### TESTO SELEZIONATO
──────────

Buchi neri “impossibili” del telescopio spaziale James Webb: la spiegazione definitiva?

Il telescopio James Webb ha scoperto buchi neri supermassicci formatisi poco dopo il Big Bang, suggerendo nuove teorie sulla loro origine e sull’evoluzione delle prime galassie nell’universo primordiale.

Le recenti osservazioni astronomiche realizzate dal telescopio spaziale James Webb hanno catturato l’attenzione del mondo scientifico, rivelando la presenza di buchi neri supermassicci in un periodo sorprendentemente precoce nella storia dell’universo. Queste scoperte non solo sollevano domande intriganti sulla formazione dei buchi neri, ma suggeriscono anche scenari affascinanti riguardanti la nascita e l’evoluzione delle prime galassie. Gli scienziati stanno esplorando l’idea che questi enormi mostri cosmici possano essere nati da “semi” primordiali durante i primordi dell’universo.

Da tempo, gli astronomi sono affascinati dai buchi neri supermassicci, quei colossi che si trovano al centro di quasi tutte le galassie. La loro massa può variare in modo impressionante, oscillando da circa 100.000 volte quella del Sole fino a miliardi di masse solari. Ciò che rende queste osservazioni ancora più incredibili è la scoperta che tali enormi entità esistevano già a poche centinaia di milioni di anni dopo il Big Bang, un periodo noto come “alba cosmica”. Questo implica che i buchi neri si siano formati subito dopo la nascita delle prime stelle e galassie, un fatto che lascia interdetti gli studiosi. Ma come è possibile che buchi neri di tali dimensioni possano essersi formati in un periodo così breve?

──────────

### MATERIALE FORNITO
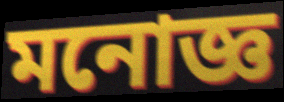
মনোজ্ঞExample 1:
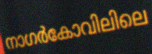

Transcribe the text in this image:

നാഗർകോവിലിലെ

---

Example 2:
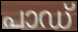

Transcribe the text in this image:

പാഡ്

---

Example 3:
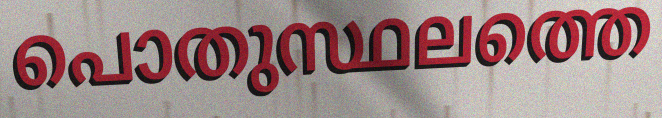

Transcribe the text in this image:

പൊതുസ്ഥലത്തെ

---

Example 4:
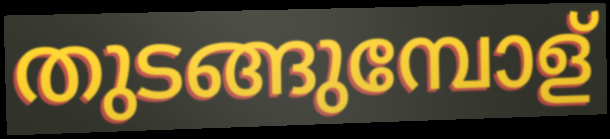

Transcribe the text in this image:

തുടങ്ങുമ്പോള്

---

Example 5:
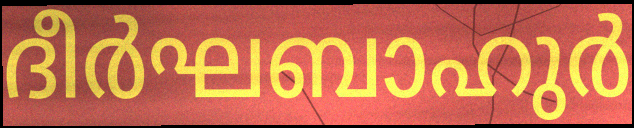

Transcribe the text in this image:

ദീർഘബാഹുർ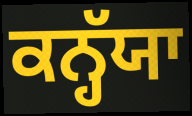
ਕਨ੍ਹੱਯਾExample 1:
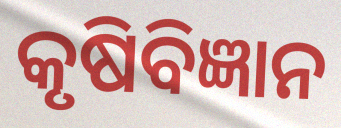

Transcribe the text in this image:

କୃଷିବିଜ୍ଞାନ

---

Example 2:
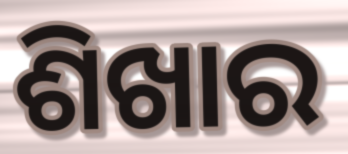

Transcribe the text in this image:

ଶିଖାର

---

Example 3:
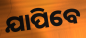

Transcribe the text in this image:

ଯାପିବେ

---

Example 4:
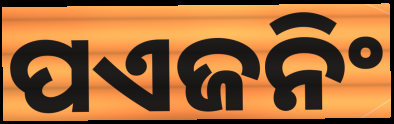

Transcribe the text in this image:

ପଏଜନିଂ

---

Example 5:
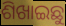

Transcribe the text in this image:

ଶିଖାଇଛୁ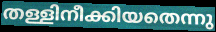
തള്ളിനീക്കിയതെന്നു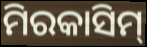
ମିରକାସିମ୍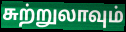
சுற்றுலாவும்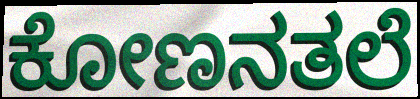
ಕೋಣನತಲೆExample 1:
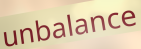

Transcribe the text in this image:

unbalance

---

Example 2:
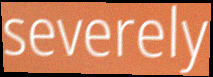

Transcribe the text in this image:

severely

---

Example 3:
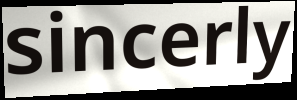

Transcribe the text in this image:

sincerly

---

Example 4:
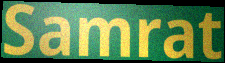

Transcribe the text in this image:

Samrat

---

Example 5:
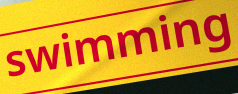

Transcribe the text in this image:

swimming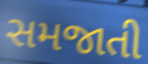
સમજાતી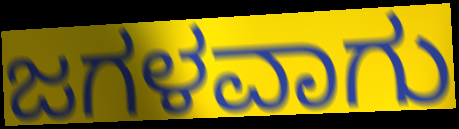
ಜಗಳವಾಗು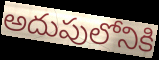
అదుపులోనికి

──────────

### COMPLETA QUANTO SEGUE
• 1. Nell'articolo sui buchi neri osservati dal telescopio James Webb, che nome ha il periodo di poche centinaia di milioni di anni dopo il Big Bang?
• 2. Stabilisci se le seguenti affermazioni concordano con l'articolo sui buchi neri osservati dal telescopio James Webb: (a) i buchi neri supermassicci si trovano al centro di quasi tutte le galassie; (b) la massa di un buco nero supermassiccio parte da circa un milione di volte quella del Sole; (c) le scoperte si devono al telescopio spaziale Hubble. Per ciascuna rispondi sì o no e cita le parole del testo che lo dimostrano.
• 3. Prosegui l'articolo sui buchi neri osservati dal telescopio James Webb, riprendendo subito dopo la domanda con cui termina.
L'elenco non serve per svolgere queste attività.

### RISULTATI FINALI
• 1. Alba cosmica.

• 2.
(a) Sì: "quei colossi che si trovano al centro di quasi tutte le galassie".
(b) No: "oscillando da circa 100.000 volte quella del Sole fino a miliardi di masse solari".
(c) No: "realizzate dal telescopio spaziale James Webb".

• 3.
Una teoria comunemente accettata suggerisce che i buchi neri supermassicci si formano da stelle massicce, che vivono e muoiono, lasciando dietro di sé questi misteriosi voragini spaziali. Tuttavia, un recente studio pubblicato sul Journal of Cosmology and Astroparticle Physics ha proposto una spiegazione alternativa: secondo i ricercatori, non è detto che siano nati da stelle in un ciclo di vita e morte, ma piuttosto potrebbero aver avuto origine direttamente nel contesto dell’universo primordiale. Una prospettiva che potrebbe cambiare radicalmente la nostra comprensione dei buchi neri.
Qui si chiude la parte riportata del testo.